The rupee was last at 83.1875 to the U.S. dollar, up from 83.2450 in the previous session.

The 10-year U.S. yield hit a multi-year high after the Federal Reserve Chair Jerome Powell said further policy tightening could be needed to tame inflation. Other Asian currencies dropped.

The rupee is facing several headwinds, but when there is support from a "dead set on" central bank, "not much will happen", a foreign exchange salesperson at a mid-sized private bank said.

Rupee may not weaken, thanks to the Reserve Bank of India, but "any notable recovery" is out of question, the person added.

The RBI has in the last several sessions intervened to prevent the rupee from weakening past the 83.29 record low, according to traders.

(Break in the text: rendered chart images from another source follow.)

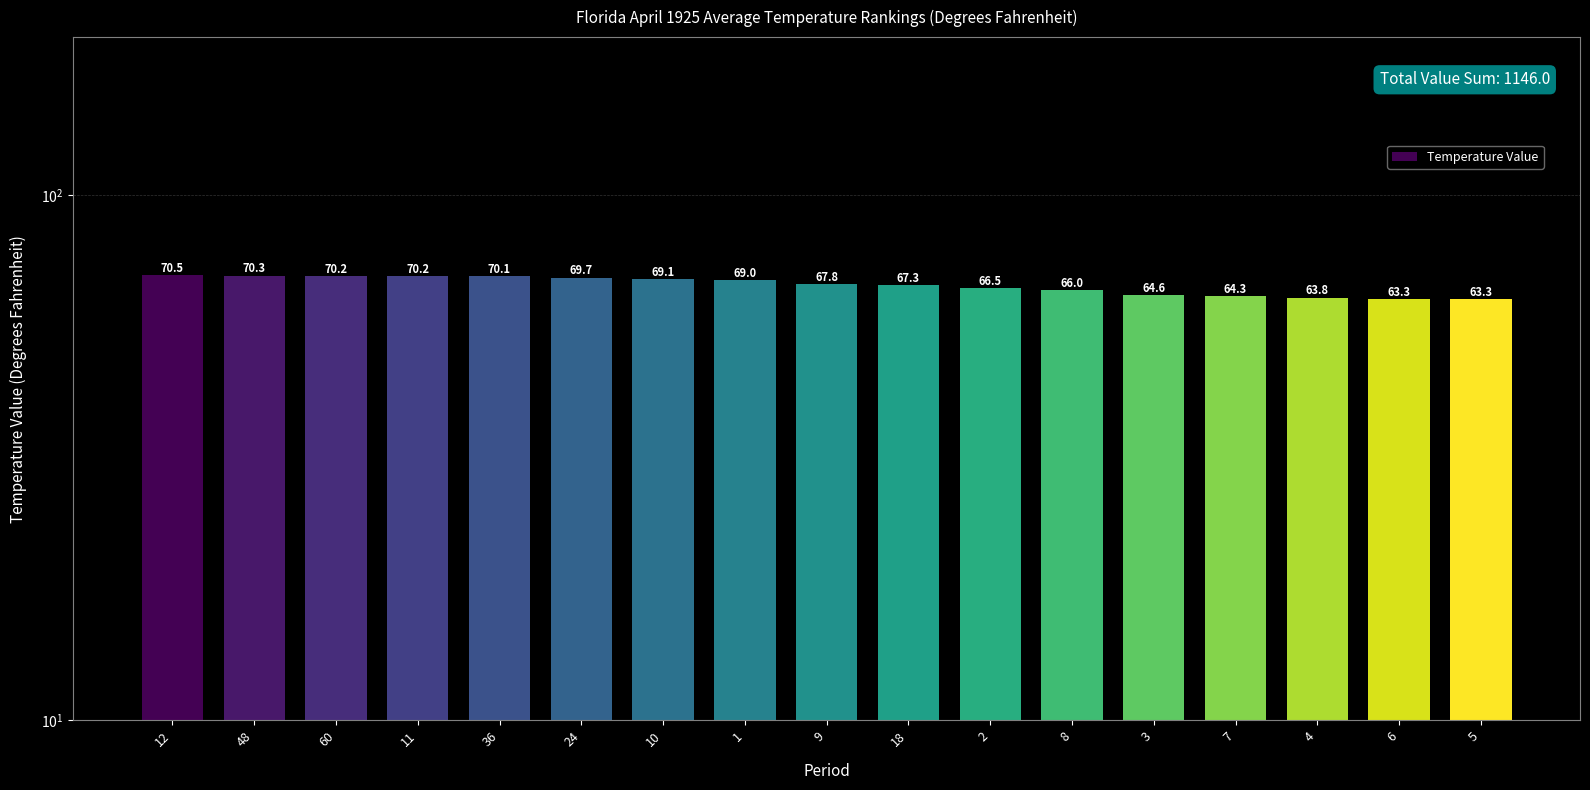

Reading left to right, what are all the values shown in this chart?

70.5	70.3	70.2	70.2	70.1	69.7	69.1	69.0	67.8	67.3	66.5	66.0	64.6	64.3	63.8	63.3	63.3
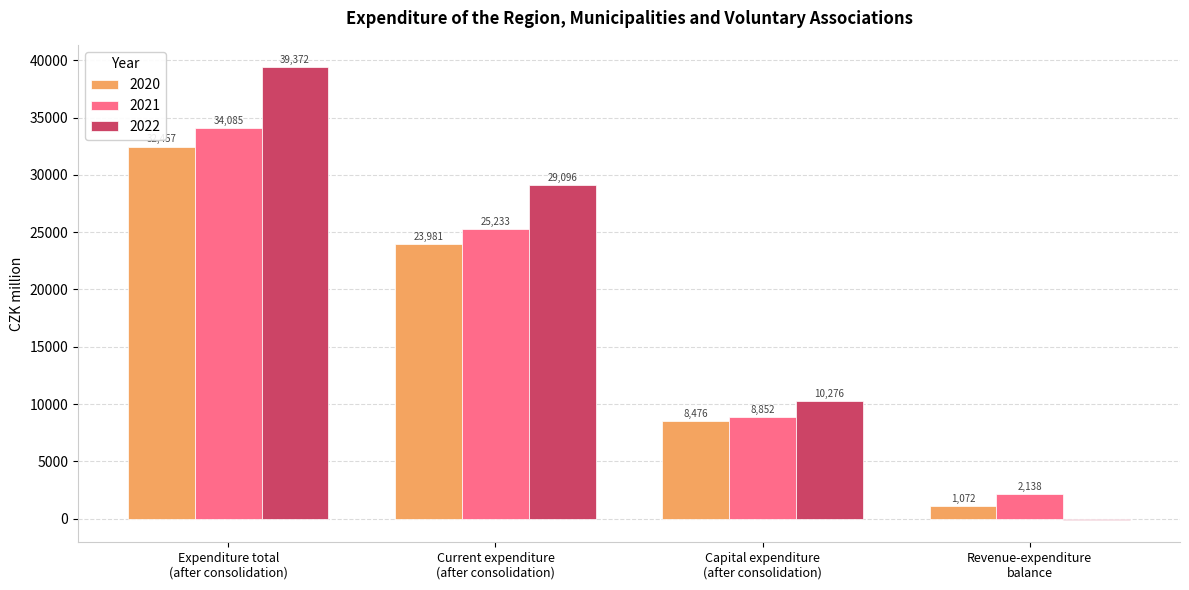

At which category is the sum across all series the highest?

Expenditure total
(after consolidation)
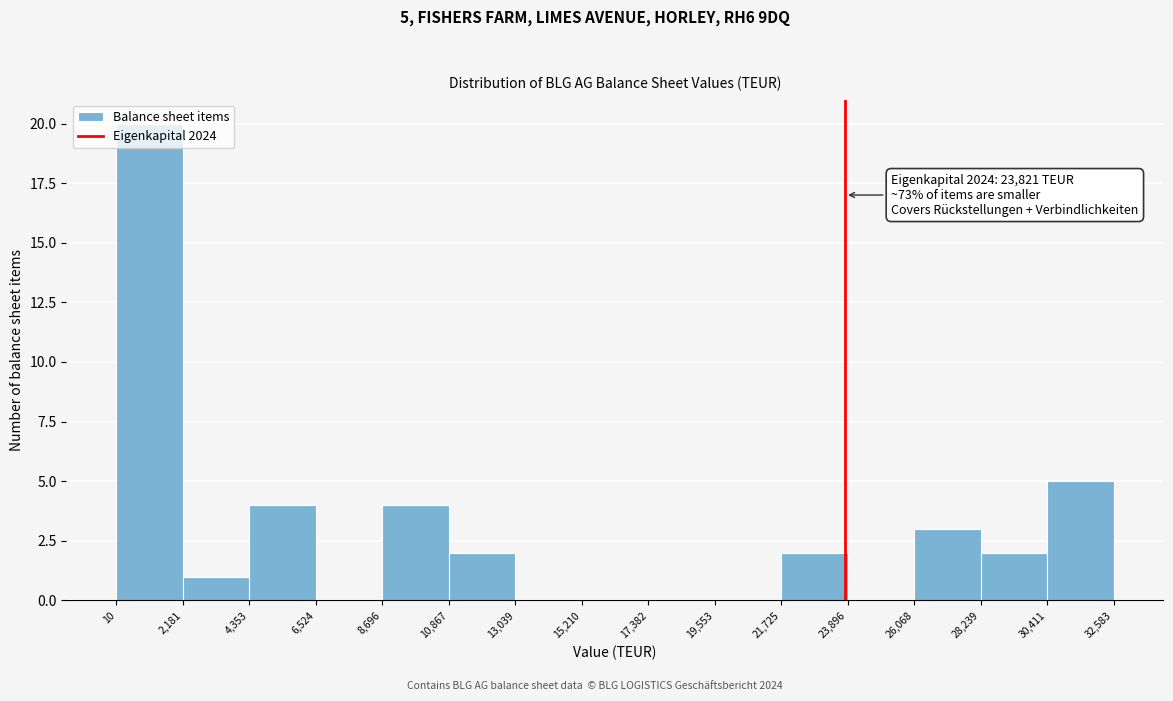

Which range on the x-axis has the tallest bar?

10 to 2,181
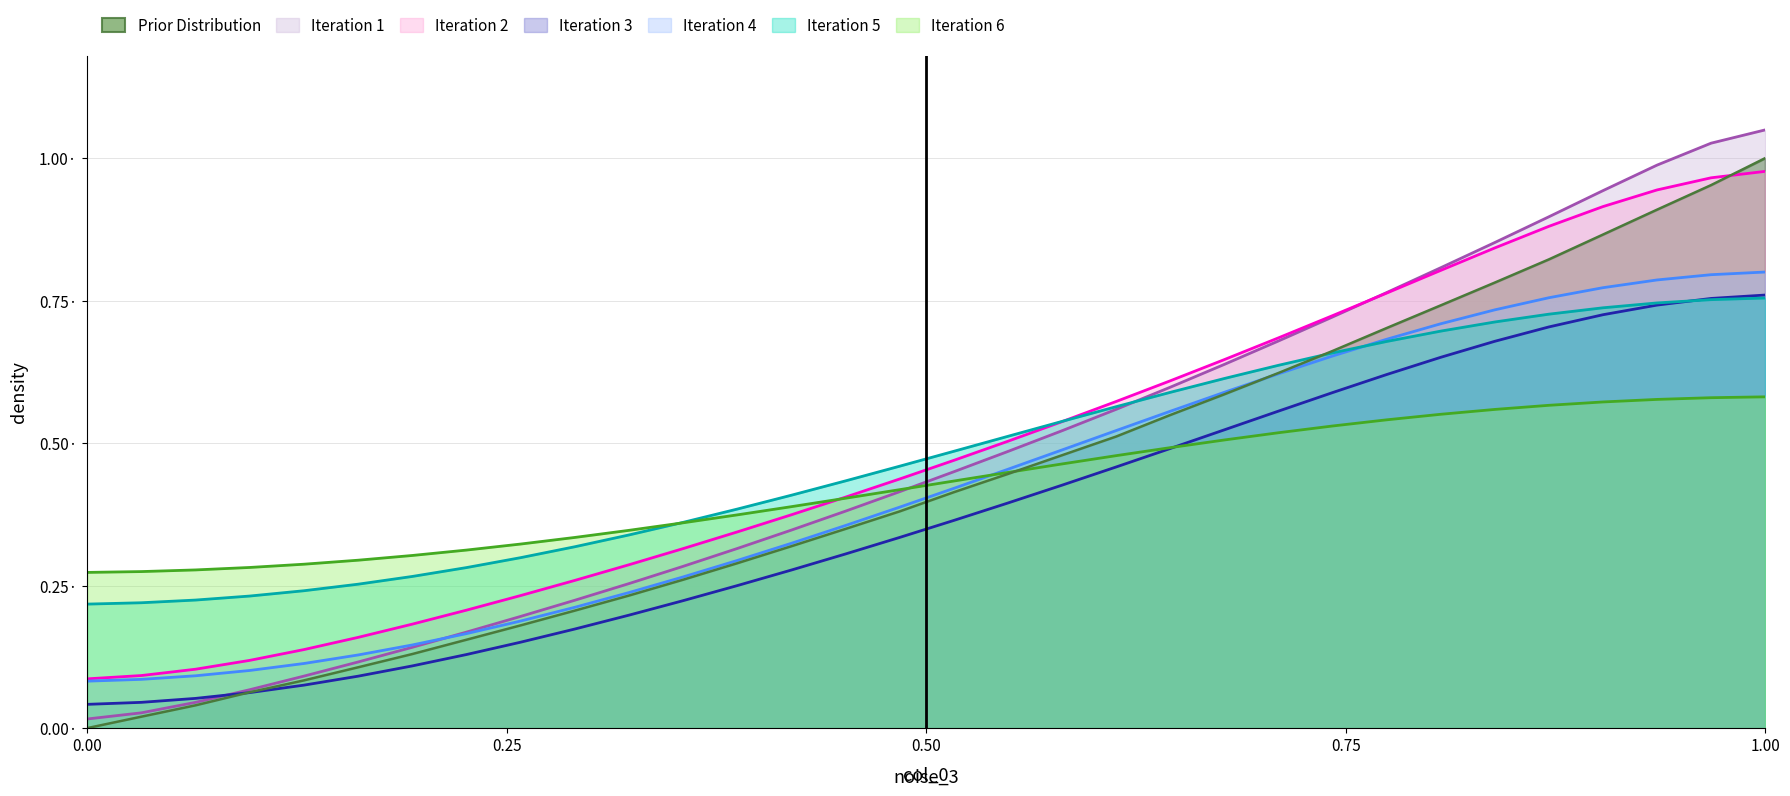

What is the value of the 11th point from the left?

0.2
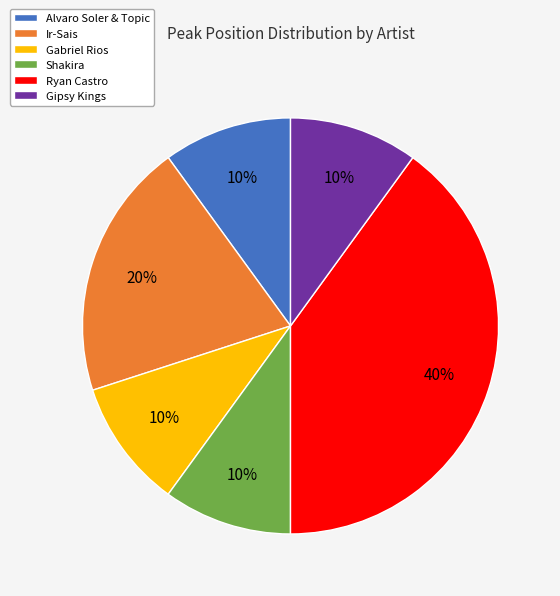

Count the number of slices in the pie.

6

Late on Thursday, the intervention was particularly aggressive, they said.

"USDINR has been extremely resilient, but biased higher and could remain so for the foreseeable future," said Srinivas Puni, managing director at forex advisory firm QuantArt Market Solutions.

The 10-year U.S. Treasury yield was at 4.96% after hitting 5% late in the U.S. session, the highest since 2007. Fed Chair Powell on Thursday reckoned that the rise in yields was due to a robust economy, term premiums and quantitative tightening.

Oil prices were up for a fourth straight day with Brent crude climbing to $93.30. Brent is up nearly 10% since the breakout of the Middle East conflict.

Meanwhile, the USD/INR overnight cash swap rate was at 0.58 paisa ahead of Monday's maturity of the RBI's $5 billion swap.